We have a stock with a Gaussian (normal) rate of return. The mean rate of return is \(9\)% and standard deviation is \(12\)%. This basically means that our stock will have a normal distribution of rate of return centered at 9. Function rnorm will generate values around 9 with standard deviation of 12 that are spread out like a normal distribution.
set.seed(1729)
# Generate 100 values
returns = rnorm(1:100, mean = 9, sd = 12)
# plot a histogram
hist(returns)
Vector returns contains 100 numbers with the mean \(9\) and stanndard deviation of \(12\). We can see that the returns are spread out like a normal distribution.
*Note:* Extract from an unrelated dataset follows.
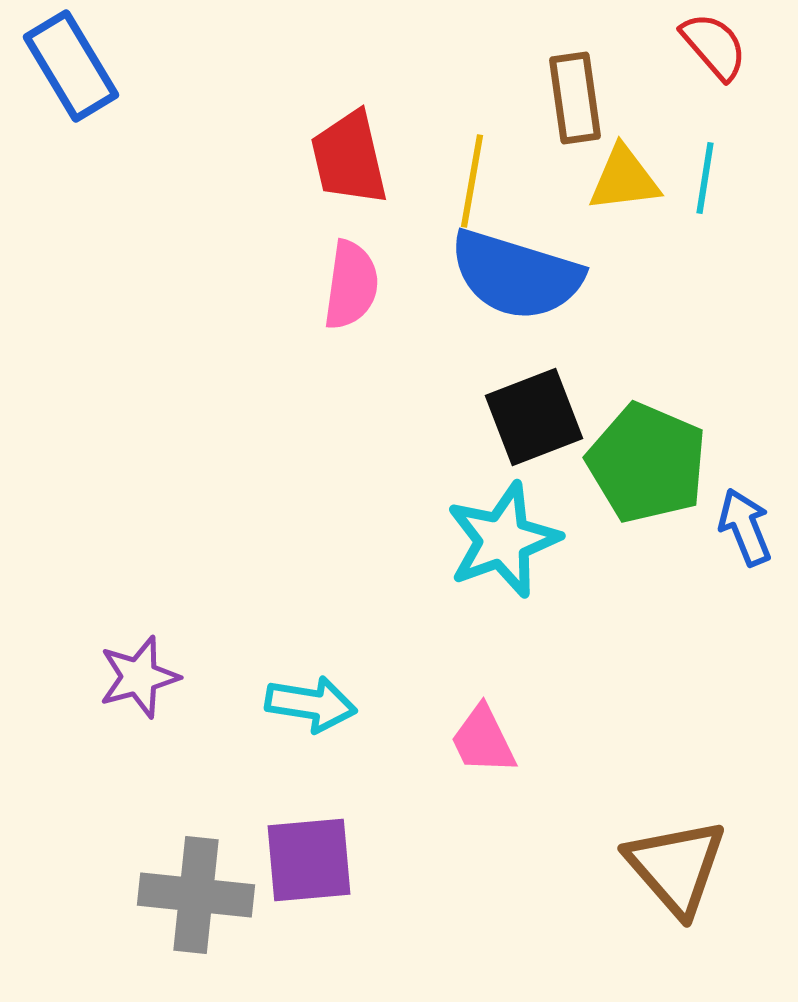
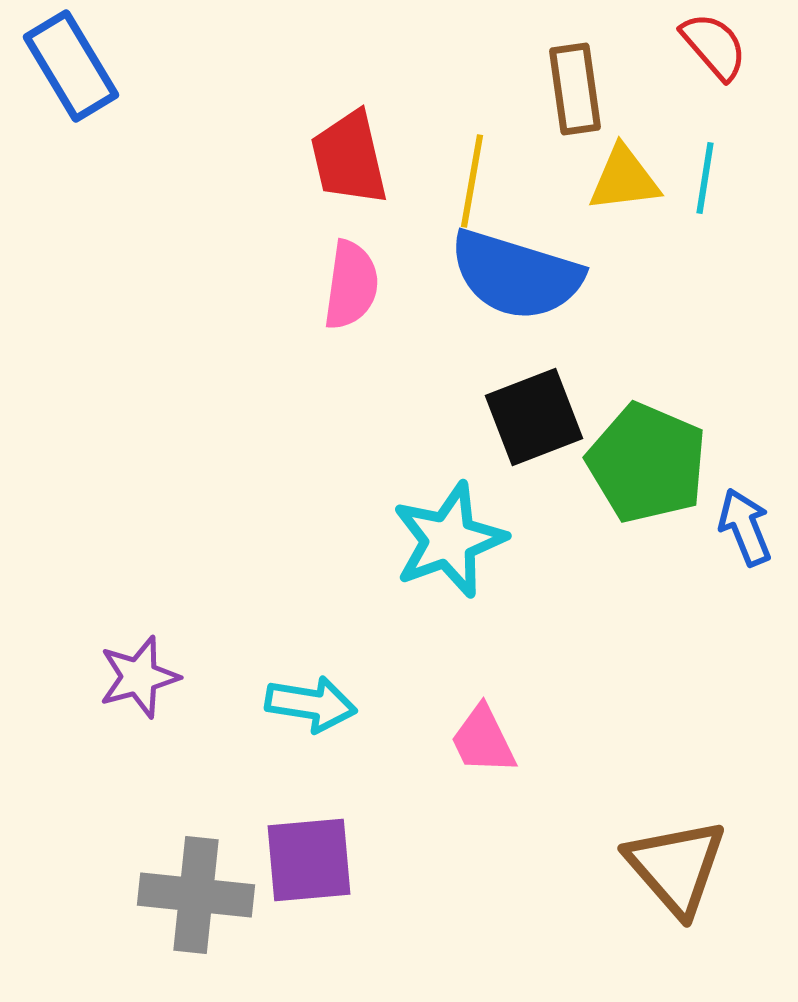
brown rectangle: moved 9 px up
cyan star: moved 54 px left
Now, assume our return is annual and we would like to see what our return will be in 4 years. We can start with randomly choosing (sampling) \(4\) numbers from the returns vector.
sample(returns,size = 4)
## [1] 1.307647 10.492049 -4.440902 10.150590
Above are our returns for years 1-4. Let’s do it again.
sample(returns,size = 4)
## [1] 8.144335 7.739717 -9.631079 23.731298
You can see that the returns are different this time. So which scenario should we anticipate. Why dont we consider a large number of scenarios. We can estimate the rate of return by sampling from the returns vector a large number of times say 10000 and then taking the mean for each year. This is a Monte Carlo simulation. Monte Carlo Simulation is repeated random sampling to obtain numerical results (from wikipeadia).
X = matrix(ncol = 4,nrow = 10000)
for(year in 1:4) {
# for each year sample the return 10000 times
for(i in 1:10000){
X[i,year] = sample(returns,1)
}
}
# show first 6 rows
head(X)
## [,1] [,2] [,3] [,4]
## [1,] 2.325729 -17.949140 7.739717 21.788331
## [2,] 2.141447 -10.704193 20.901110 20.311747
## [3,] 10.492049 -9.631079 12.458658 6.549687
## [4,] 15.688964 10.507150 -1.975553 -16.344384
## [5,] 10.492049 3.305106 16.445481 1.147742
## [6,] 9.344556 1.147742 26.296905 15.026501
Above is a dataset of \(10000\) rates of returns for each year. We can take the column means to see what we can expect for each year.
# Mean expected rate of return
apply(X,2,mean)
## [1] 9.036440 8.951381 8.845277 8.838054
We could sample a million times instead of \(10000\), adjust the mean and sd of the rate of return distribution or use other distributions. This let’s us ask what if questions and reduce the uncertainty of our stock portfolio.